I smiled, slipped off my bag and placed it on the work surface. ‘Nice to meet you.’

‘Nice to meet you to,’ Marcus said, then flashed a smile. His voice was deeper than Damien’s and was tinged with a Birmingham accent. ‘It’s a lovely place, you both have here.’ Marcus revolved his head in a circular motion, as if stretching his neck, and then flashed another smile.

‘Honey, can I have a quick chat?’ Damien said. He placed his beer down on the work surface and patted Marcus’s shoulder. ‘We’ll be two secs,’ he said.

I followed Damien out of the room and into the bedroom.

‘What’s up?’ I said.

‘Honey… I don’t really know how to put this.’ Damien sat down on the edge of the bed and crossed his legs.

‘Well, whatever it is, just say it.’

‘I invited Marcus over tonight because, well, you know my fantasy right?’

I laughed. ‘You’ve got to be joking?’

Damien stood up and took hold of my hands. ‘No, no, just listen. It won’t be weird, and I know you like the thought of it too. We used to enjoy the idea together.’

I pulled my hands away and took a step back. ‘Okay, you’re actually being serious.’

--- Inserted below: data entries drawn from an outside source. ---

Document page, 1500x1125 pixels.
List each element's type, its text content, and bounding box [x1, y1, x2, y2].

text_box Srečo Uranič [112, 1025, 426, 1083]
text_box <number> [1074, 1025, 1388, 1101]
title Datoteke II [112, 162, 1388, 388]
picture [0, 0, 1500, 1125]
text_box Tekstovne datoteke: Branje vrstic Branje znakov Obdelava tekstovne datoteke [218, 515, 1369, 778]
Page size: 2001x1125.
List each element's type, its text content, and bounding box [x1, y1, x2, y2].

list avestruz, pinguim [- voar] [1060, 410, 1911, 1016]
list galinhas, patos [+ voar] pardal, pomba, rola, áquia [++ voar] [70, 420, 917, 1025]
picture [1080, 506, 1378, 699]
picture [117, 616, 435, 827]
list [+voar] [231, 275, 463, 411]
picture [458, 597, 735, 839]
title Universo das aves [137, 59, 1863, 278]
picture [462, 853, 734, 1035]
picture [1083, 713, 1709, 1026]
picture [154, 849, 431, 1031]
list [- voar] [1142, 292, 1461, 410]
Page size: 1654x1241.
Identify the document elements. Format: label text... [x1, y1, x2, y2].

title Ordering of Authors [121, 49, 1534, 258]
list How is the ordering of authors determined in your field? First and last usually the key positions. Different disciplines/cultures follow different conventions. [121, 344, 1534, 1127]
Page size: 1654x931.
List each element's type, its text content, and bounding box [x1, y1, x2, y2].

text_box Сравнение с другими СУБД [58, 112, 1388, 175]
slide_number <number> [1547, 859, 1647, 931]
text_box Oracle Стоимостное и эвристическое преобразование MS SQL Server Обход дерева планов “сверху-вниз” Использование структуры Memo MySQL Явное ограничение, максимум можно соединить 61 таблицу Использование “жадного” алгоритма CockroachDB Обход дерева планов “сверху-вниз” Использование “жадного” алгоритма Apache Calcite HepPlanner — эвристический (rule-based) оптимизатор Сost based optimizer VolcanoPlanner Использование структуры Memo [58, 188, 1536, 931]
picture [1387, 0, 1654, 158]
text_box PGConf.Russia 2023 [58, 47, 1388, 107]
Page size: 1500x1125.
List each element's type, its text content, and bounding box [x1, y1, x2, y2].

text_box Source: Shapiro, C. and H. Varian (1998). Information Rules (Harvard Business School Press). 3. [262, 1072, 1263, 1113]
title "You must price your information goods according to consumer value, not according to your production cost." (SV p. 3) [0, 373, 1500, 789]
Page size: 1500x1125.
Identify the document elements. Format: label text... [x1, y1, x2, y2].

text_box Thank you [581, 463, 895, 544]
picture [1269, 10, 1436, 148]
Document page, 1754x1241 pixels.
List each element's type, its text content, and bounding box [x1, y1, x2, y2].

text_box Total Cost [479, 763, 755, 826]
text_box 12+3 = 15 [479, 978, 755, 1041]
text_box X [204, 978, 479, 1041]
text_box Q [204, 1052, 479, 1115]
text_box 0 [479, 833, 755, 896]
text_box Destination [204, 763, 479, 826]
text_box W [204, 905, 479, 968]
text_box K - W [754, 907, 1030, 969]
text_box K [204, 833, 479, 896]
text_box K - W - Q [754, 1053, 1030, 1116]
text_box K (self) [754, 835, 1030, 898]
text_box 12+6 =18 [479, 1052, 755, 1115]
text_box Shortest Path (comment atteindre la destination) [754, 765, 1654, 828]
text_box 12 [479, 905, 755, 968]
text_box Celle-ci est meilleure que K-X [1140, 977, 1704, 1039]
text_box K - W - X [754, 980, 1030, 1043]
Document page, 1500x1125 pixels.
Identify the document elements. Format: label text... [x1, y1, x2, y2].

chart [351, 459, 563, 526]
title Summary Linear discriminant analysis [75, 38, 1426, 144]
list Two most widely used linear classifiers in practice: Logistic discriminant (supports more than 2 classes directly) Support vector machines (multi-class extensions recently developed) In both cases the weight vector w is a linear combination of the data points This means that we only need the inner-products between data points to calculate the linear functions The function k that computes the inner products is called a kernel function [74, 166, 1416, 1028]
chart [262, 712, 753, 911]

‘Honey, just take a minute to consider. I’ve got some wine in, your favourite, and Marcus is a really good bloke.’

I turned around and opened the bedroom door. When I entered the kitchen, Marcus looked up, took a sip of wine, and stood. ‘So, has Damien spoken to… ah.’ He stopped, as Damien entered the kitchen behind me.

‘Honey, come on, you don’t have to leave. Let’s just talk. That’s all.’

I grabbed my bag from the table and slung it over my shoulder. ‘Why don’t you fuck each other instead?’ I turned to Marcus. ‘You’ll have to remove his head from his arse before you can start of course.’

Soft jazz began to play as the lift made its decent.

I awoke in the middle of the night. The sound of cars and drunken laughter seeped in through my hotel room window. Streetlights shone in through the dark blue curtains, blotches of amber marking the spots where the light was strongest. I moved from one side of the bed to the other, laid on my back, then on my stomach, and on my back again. Then I thought of Damien. I knew he was awake. He was probably already reaching for his phone, already typing in the address, already searching for the right video. I reached for my own phone. I knew the address, knew the videos I wanted to watch. I turned the volume down low. Afterwards, I placed my phone back on the bedside table, laid on my back, and thought of Damien. He was probably already asleep. I closed my eyes.